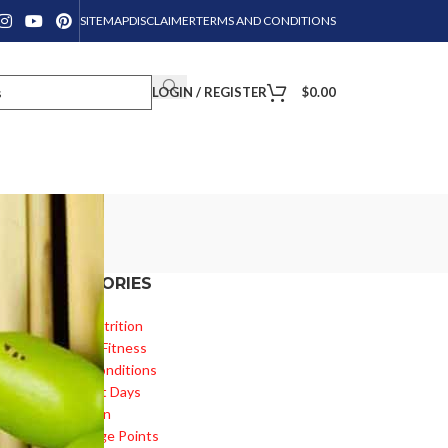
SITEMAP
DISCLAIMER
TERMS AND CONDITIONS
LOGIN / REGISTER
$
0.00
CATEGORIES
ed
Diet & Nutrition
Health & Fitness
Health Conditions
Important Days
Inspiration
Knowledge Points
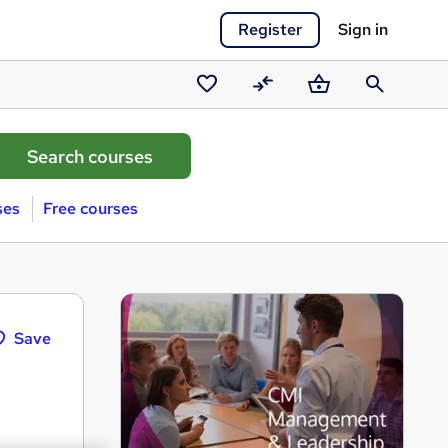
Register
Sign in
Saved
Compare
Basket
Search
courses
ses
Free courses
Save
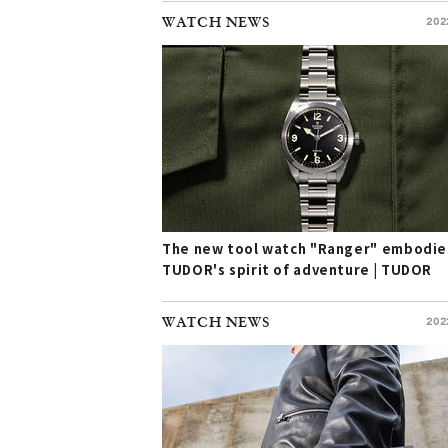
WATCH NEWS
202
The new tool watch "Ranger" embodie
TUDOR's spirit of adventure | TUDOR
WATCH NEWS
202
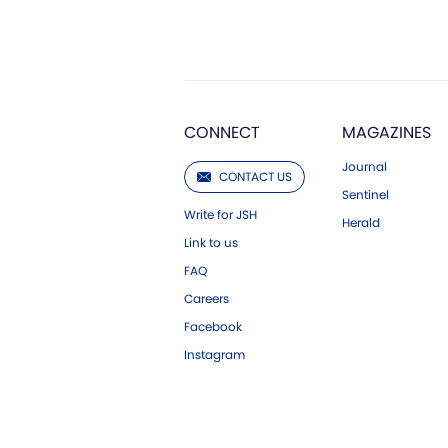
CONNECT
MAGAZINES
Journal
CONTACT US
Sentinel
Write for JSH
Herald
Link to us
FAQ
Careers
Facebook
Instagram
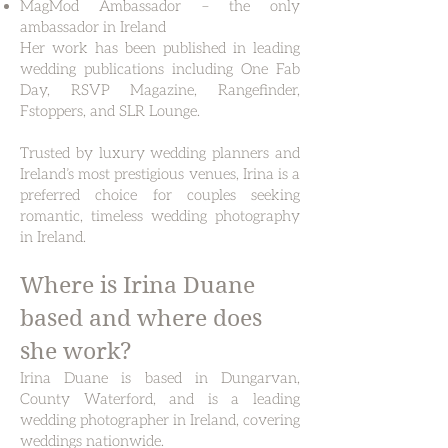
MagMod Ambassador – the only
ambassador in Ireland
Her work has been published in leading
wedding publications including One Fab
Day, RSVP Magazine, Rangefinder,
Fstoppers, and SLR Lounge.
Trusted by luxury wedding planners and
Ireland’s most prestigious venues, Irina is a
preferred choice for couples seeking
romantic, timeless wedding photography
in Ireland.
Where is Irina Duane
based and where does
she work?
Irina Duane is based in Dungarvan,
County Waterford, and is a leading
wedding photographer in Ireland, covering
weddings nationwide.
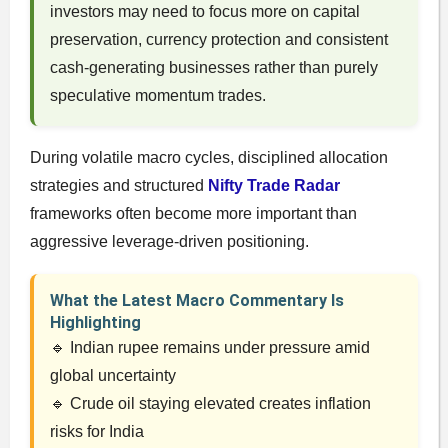
investors may need to focus more on capital
preservation, currency protection and consistent
cash-generating businesses rather than purely
speculative momentum trades.
During volatile macro cycles, disciplined allocation
strategies and structured
Nifty Trade Radar
frameworks often become more important than
aggressive leverage-driven positioning.
What the Latest Macro Commentary Is
Highlighting
🔹 Indian rupee remains under pressure amid
global uncertainty
🔹 Crude oil staying elevated creates inflation
risks for India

» **Problem to solve**
Gather each line in the data that holds the string "leading".

» **Final answer**
Her work has been published in leading
County Waterford, and is a leading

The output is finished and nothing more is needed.